A tarde estava quente e ensolarada. Sem energia elétrica, o jeito era caminhar acompanhando os trilhos. Ao chegar à Parada Petrópolis, observei um pouco adiante, uma movimentação inusitada. Olhando barranco abaixo, não vi a vegetação das várzeas do Córrego do Cordeiro. Tudo estava alagado.


Não chovia e o imenso espelho d’água, que já atingia nossa casa, refletia o sol da tarde daquela primavera que já se despedia. Corri. Quando cheguei o quintal, o galinheiro e a horta estavam submersos. Meu pai salvava as galinhas e as lebres. Tirei o uniforme e ao descer a escada, deparei-me com aquela água barrenta e fétida que inundava a casa, atingindo o quarto degrau e ali à frente, cobrinhas, ratos e outros bichos nadavam num “salve-se quem puder!”. Medo. Nojo... Era mister ajudar no rescaldo de nossos pertences.

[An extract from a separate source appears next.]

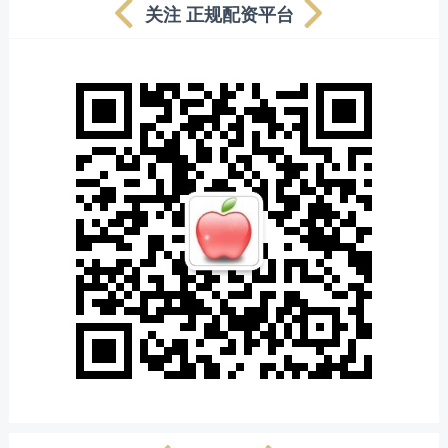
关注 正规配资平台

O Córrego do Cordeiro deságua no rio Pinheiros e tem sua nascente na região de Diadema, onde um temporal arrasara tudo. Sem solo poroso para absorver as águas e com acúmulo de lixo sob a ponte da linha do bonde, a água escoou pelo leito do córrego, o mesmo córrego, onde anos atrás eu brincava e pescava lambaris, e a enchente se fez, sob o sol daquela tarde.


Em 1966, outra, muito maior, aconteceu numa manhã de domingo, no mês de março. Eu morava então na Rua da Prata, no andar superior de um predinho de dois andares. Grávida, ilhada no minúsculo apartamento em companhia das vizinhas mais próximas, que com os filhos buscaram abrigo. A água escondeu as janelas das casas térreas. Faltaram dois degraus para entrar em meu apartamento.


Outras enchentes assolaram a Vila Carmen durante muitos anos e ainda hoje, apesar da canalização do Córrego do Cordeiro e da construção de galerias subterrâneas para escoamento das águas, ainda ocorrem alagamentos que prejudicam o trânsito e causam transtornos aos moradores e passantes da região.


Março já se vai e com esse friozinho agradável e bem vindo que nos acolhe nesta manhã vem a esperança de que mais uma vez o tempo das águas se despede e dará trégua aos nossos sobressaltados corações.